Nous nous adressons aux utilisateurs finaux, par l’intermédiaire des professionnels qui les accompagnent. Notre rôle d’association est en effet de conseiller les professionnels qui n’ont pas le temps de faire cette veille technologique. En procédant ainsi, les personnes en situation de handicap sont directement les bénéficiaires des actions du C-RNT.
L’accompagnement des professionnels se fait en 3 étapes. Nous analysons les besoins du patient, nous apportons une réponse en terme de matériel et nous préconisons des essais comparatifs (également appelée évaluation écologique), sur le terrain de vie de la personne.
Au total, 500 établissements français bénéficient actuellement de notre prestation de services. Ce sont essentiellement des structures d’accueil, majoritairement dans le domaine du médico-social, mais aussi dans le domaine du sanitaire, et les libéraux.
Tous ergo : Qu’apporte le C-RNT aux personnes en situation de handicap ? Et à vous-même ?

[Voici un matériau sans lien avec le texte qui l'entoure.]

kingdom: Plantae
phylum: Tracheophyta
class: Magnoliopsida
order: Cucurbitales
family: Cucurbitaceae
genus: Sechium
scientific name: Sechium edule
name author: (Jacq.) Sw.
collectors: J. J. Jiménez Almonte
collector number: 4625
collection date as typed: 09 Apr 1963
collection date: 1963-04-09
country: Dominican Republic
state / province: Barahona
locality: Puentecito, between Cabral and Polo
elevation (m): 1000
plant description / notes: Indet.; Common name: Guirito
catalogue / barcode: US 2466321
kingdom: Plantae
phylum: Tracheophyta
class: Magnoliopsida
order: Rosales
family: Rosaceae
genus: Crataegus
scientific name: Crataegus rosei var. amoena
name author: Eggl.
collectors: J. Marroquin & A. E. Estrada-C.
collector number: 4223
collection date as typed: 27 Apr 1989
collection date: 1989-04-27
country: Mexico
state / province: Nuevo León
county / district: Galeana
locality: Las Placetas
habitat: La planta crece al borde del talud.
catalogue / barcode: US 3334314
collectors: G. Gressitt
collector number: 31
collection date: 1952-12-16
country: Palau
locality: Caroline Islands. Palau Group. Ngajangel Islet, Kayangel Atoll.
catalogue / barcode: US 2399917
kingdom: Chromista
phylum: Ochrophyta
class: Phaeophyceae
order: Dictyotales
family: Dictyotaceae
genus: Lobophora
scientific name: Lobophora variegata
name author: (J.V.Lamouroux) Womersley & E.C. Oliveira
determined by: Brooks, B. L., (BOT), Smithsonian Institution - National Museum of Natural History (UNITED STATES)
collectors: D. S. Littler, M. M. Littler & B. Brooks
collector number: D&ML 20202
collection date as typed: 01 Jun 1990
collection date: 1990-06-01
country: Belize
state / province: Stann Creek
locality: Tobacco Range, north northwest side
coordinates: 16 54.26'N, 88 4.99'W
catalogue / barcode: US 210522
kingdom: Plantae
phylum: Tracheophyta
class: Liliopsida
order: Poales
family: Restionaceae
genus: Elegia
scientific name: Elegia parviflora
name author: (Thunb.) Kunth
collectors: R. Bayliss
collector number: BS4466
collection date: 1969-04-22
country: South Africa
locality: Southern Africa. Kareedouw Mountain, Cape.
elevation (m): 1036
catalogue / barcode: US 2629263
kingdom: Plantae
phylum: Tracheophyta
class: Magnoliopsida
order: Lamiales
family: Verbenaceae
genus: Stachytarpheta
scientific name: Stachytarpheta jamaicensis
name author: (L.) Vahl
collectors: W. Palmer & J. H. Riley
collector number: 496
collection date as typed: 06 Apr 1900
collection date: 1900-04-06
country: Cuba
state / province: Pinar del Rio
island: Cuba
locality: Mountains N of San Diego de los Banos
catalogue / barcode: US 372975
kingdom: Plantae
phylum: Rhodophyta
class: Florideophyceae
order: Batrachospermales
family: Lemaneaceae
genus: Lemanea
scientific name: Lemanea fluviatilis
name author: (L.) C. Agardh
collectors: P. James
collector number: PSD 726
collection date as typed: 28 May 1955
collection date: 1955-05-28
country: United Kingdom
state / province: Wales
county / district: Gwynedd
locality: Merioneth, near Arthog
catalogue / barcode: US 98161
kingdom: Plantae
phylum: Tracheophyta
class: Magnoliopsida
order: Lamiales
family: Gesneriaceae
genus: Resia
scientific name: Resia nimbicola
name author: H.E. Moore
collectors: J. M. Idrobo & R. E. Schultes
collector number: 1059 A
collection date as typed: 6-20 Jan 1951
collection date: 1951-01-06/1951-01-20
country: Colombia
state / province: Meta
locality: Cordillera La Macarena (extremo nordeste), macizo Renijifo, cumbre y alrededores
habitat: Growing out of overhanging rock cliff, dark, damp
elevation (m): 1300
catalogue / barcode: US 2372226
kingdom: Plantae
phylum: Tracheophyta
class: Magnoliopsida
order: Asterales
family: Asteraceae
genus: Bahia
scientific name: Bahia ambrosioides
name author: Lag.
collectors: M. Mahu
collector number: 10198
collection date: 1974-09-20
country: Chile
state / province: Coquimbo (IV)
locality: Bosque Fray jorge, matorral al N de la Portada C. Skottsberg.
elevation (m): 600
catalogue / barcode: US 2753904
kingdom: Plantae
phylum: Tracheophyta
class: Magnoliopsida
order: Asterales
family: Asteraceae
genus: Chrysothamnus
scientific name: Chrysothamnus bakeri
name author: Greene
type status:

T. D. : Nous apportons des conseils aux personnes en situation de handicap, en associant toujours les professionnels qui les accompagnent : cela peut être un ergothérapeute, mais aussi un orthophoniste pour une aide à la communication ou encore un enseignant référent pour une compensation de l’accès à l’écrit dans le cadre de la scolarité d’un étudiant, etc.
C’est une continuité logique dans la fonction d’ergothérapeute. Notre plus belle récompense, c’est d’apporter une aide à l’humain ; de voir se dessiner des sourires chez l’utilisateur qui retrouve un peu d’autonomie et chez sa famille. C’est apporter du plaisir de vivre à vivre dans notre société quand on est privé de ses moyens moteurs, cognitif, etc.
Tous ergo : Avez-vous un message à faire passer à nos lecteurs ?
T. D. : Il ne faut jamais abandonner lorsqu’un proche est en difficulté. Il est important que les personnes en situation de handicap et leur entourage aient les moyens de s’informer sur les solutions existantes et de faire respecter leurs droits à la compensation.
Des associations comme la nôtre peuvent les y aider.